Copy out every line of the data below without changing a character, and leave the pictures out of your answer.
***** DATA EXTRACT
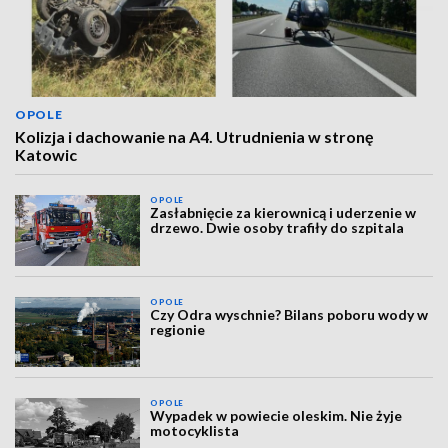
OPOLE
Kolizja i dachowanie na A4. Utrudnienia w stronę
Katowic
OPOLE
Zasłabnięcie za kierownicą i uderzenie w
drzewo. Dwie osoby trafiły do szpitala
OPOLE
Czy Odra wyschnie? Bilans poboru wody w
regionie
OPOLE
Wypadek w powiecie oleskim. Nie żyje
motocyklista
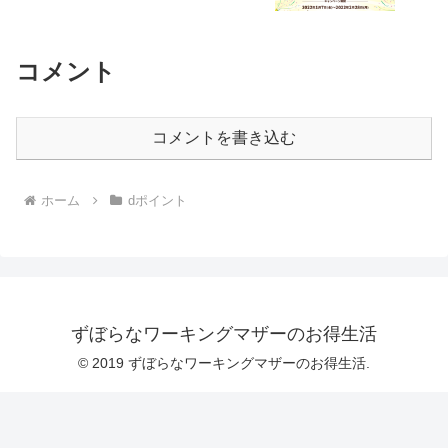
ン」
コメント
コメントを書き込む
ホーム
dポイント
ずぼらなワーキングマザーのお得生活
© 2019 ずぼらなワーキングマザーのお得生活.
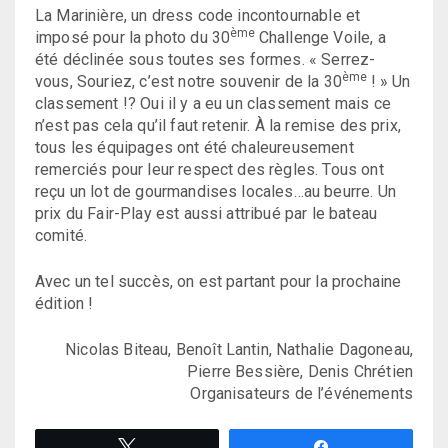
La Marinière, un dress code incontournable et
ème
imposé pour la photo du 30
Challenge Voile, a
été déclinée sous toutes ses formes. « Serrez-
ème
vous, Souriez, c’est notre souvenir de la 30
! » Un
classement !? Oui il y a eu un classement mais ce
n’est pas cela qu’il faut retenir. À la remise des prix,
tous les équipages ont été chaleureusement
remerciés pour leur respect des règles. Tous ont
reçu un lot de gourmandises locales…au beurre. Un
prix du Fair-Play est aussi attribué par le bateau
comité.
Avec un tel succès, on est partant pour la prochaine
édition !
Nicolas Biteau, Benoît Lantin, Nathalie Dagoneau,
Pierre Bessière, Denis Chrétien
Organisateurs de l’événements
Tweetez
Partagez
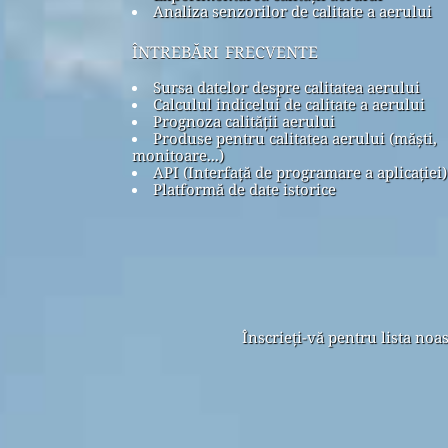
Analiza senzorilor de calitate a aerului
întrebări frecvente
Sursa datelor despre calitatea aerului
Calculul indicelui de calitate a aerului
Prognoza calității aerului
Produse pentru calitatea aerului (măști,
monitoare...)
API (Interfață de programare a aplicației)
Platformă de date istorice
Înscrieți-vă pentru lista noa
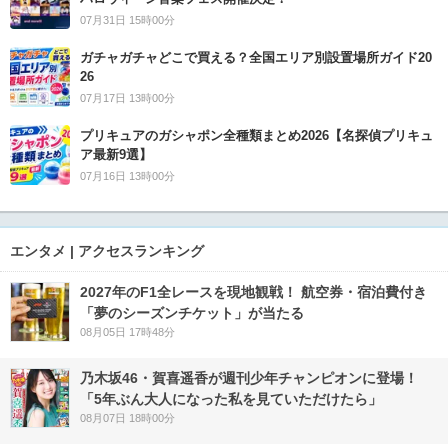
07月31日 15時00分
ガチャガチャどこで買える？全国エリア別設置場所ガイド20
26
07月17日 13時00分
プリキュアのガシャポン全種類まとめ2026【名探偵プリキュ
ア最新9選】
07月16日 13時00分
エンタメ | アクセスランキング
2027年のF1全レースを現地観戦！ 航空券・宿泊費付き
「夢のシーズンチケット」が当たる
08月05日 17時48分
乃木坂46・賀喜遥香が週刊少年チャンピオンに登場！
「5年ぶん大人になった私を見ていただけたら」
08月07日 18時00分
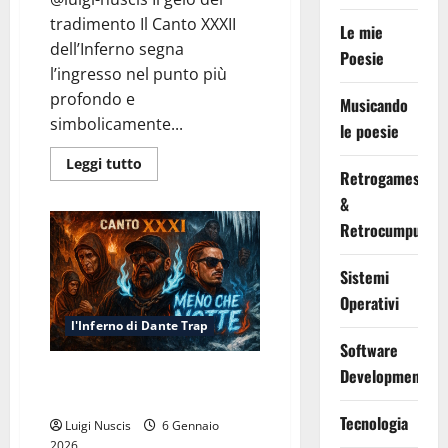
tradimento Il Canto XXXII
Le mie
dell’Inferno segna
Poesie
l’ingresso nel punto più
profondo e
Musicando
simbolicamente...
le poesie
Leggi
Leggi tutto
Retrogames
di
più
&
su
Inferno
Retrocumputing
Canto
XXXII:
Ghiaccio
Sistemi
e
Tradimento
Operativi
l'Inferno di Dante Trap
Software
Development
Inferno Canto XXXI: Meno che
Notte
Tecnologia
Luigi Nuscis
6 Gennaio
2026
**********
• **TASK OUTPUT**:
OPOLE
Kolizja i dachowanie na A4. Utrudnienia w stronę
Katowic
OPOLE
Zasłabnięcie za kierownicą i uderzenie w
drzewo. Dwie osoby trafiły do szpitala
OPOLE
Czy Odra wyschnie? Bilans poboru wody w
regionie
OPOLE
Wypadek w powiecie oleskim. Nie żyje
motocyklista
ン」
コメント
コメントを書き込む
ホーム
dポイント
ずぼらなワーキングマザーのお得生活
© 2019 ずぼらなワーキングマザーのお得生活.
La Marinière, un dress code incontournable et
ème
imposé pour la photo du 30
Challenge Voile, a
été déclinée sous toutes ses formes. « Serrez-
ème
vous, Souriez, c’est notre souvenir de la 30
! » Un
classement !? Oui il y a eu un classement mais ce
n’est pas cela qu’il faut retenir. À la remise des prix,
tous les équipages ont été chaleureusement
remerciés pour leur respect des règles. Tous ont
reçu un lot de gourmandises locales…au beurre. Un
prix du Fair-Play est aussi attribué par le bateau
comité.
Avec un tel succès, on est partant pour la prochaine
édition !
Nicolas Biteau, Benoît Lantin, Nathalie Dagoneau,
Pierre Bessière, Denis Chrétien
Organisateurs de l’événements
Tweetez
Partagez
Analiza senzorilor de calitate a aerului
întrebări frecvente
Sursa datelor despre calitatea aerului
Calculul indicelui de calitate a aerului
Prognoza calității aerului
Produse pentru calitatea aerului (măști,
monitoare...)
API (Interfață de programare a aplicației)
Platformă de date istorice
Înscrieți-vă pentru lista noa
07月31日 15時00分
ガチャガチャどこで買える？全国エリア別設置場所ガイド20
26
07月17日 13時00分
プリキュアのガシャポン全種類まとめ2026【名探偵プリキュ
ア最新9選】
07月16日 13時00分
エンタメ | アクセスランキング
2027年のF1全レースを現地観戦！ 航空券・宿泊費付き
「夢のシーズンチケット」が当たる
08月05日 17時48分
乃木坂46・賀喜遥香が週刊少年チャンピオンに登場！
「5年ぶん大人になった私を見ていただけたら」
08月07日 18時00分
tradimento Il Canto XXXII
Le mie
dell’Inferno segna
Poesie
l’ingresso nel punto più
profondo e
Musicando
simbolicamente...
le poesie
Leggi
Leggi tutto
Retrogames
di
più
&
su
Inferno
Retrocumputing
Canto
XXXII:
Ghiaccio
Sistemi
e
Tradimento
Operativi
l'Inferno di Dante Trap
Software
Development
Inferno Canto XXXI: Meno che
Notte
Tecnologia
Luigi Nuscis
6 Gennaio
2026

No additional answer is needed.